The first notable time I recognized the need for using precise language among educators was in a professional learning session with middle and high school teachers. They debated with me at length–conversations and emails spanning a week to be exact–about the meaning of a cognitive process. As math teachers, they argued that evaluate meant to solve a problem and that evaluate held a different meaning for math than for other subjects. I wrote about it in 2012. You can see my response here.
The second notable time the need for using language precisely was highlighted was during a classroom visit. I noticed the objective read, “Students will analyze their answers and correct their errors,” but after a few minutes of observing students I saw that they were simply redoing the problems that were done incorrectly on a test. There was no process of breaking down the whole into its constituent parts to determine the interconnections and surface their faulty reasoning. Students simply redid their wrong answers.

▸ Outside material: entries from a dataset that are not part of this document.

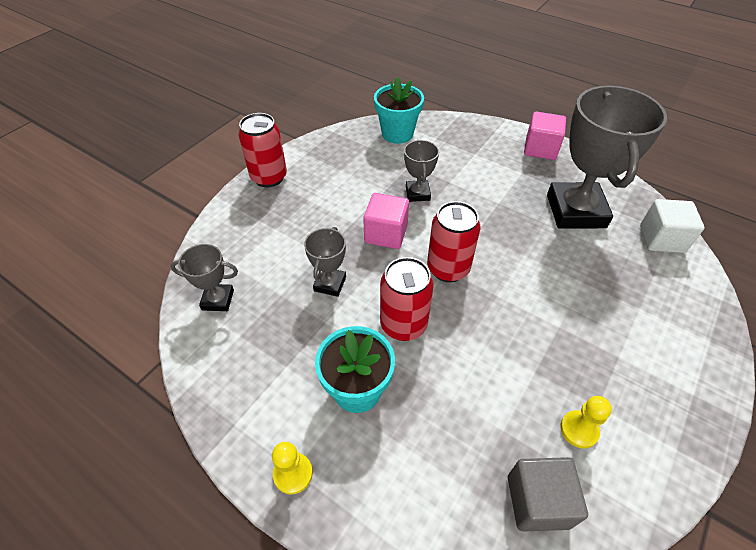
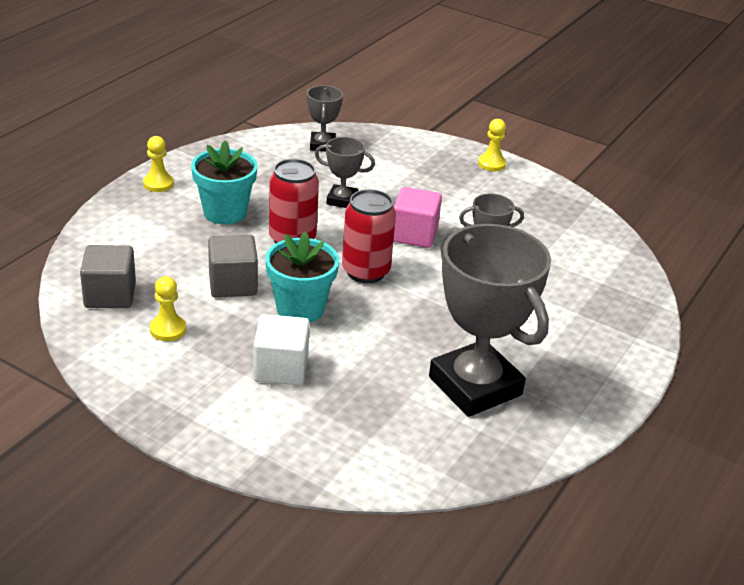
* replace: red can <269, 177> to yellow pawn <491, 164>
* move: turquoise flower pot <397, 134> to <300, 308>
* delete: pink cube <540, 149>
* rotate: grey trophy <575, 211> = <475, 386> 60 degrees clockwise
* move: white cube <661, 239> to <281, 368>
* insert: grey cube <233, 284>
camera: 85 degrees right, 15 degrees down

The third notable time I recognized the need for precise language was during a professional learning session where a school administrator asked, “Doc, what’s the difference between analyze and evaluate?”
It became strikingly apparent that while we may use common terms, we do not hold common understandings and that our imprecision with how we define cognitive processes can interfere with our students’ learning. This sentiment was echoed recently by an educator during a Core Deconstructed workshop. After an activity that focused on gaining common understanding of common terms she reflected saying,
This was good for me because I see how we use these terms all of the time, but we ourselves had difficulty clarifying them. It made me think that if we have difficulty clarifying them, then somehow it’s impacting the way we teach and impacting what our students learn […] and this is particularly important for the population of students I serve. I have to be precise with my language.
Given her statement I ask, when you are collaborating with your peers, providing support to your colleagues or leading your staff particularly when the topic of transformation and new standards are involved, are you sure there is no miscommunication due to language imprecision? If your answer is an emphatic, “Yes! I am sure!” then great. But if you are not absolutely sure, here are three steps you can take to be sure.
- Agree to agree on gaining common understanding while maintaining individual creativity
- Agree to access The Core Deconstructed® as a tool for fostering common understanding and individual creativity
- Agree to collaborate on working through the process together to ensure common understanding and individual creativity
Whether you use this process or another, one thing remains true: the use of imprecise language when organizing for student success will most certainly lead to miscommunicated meaning, unintended confusion and inadequate information.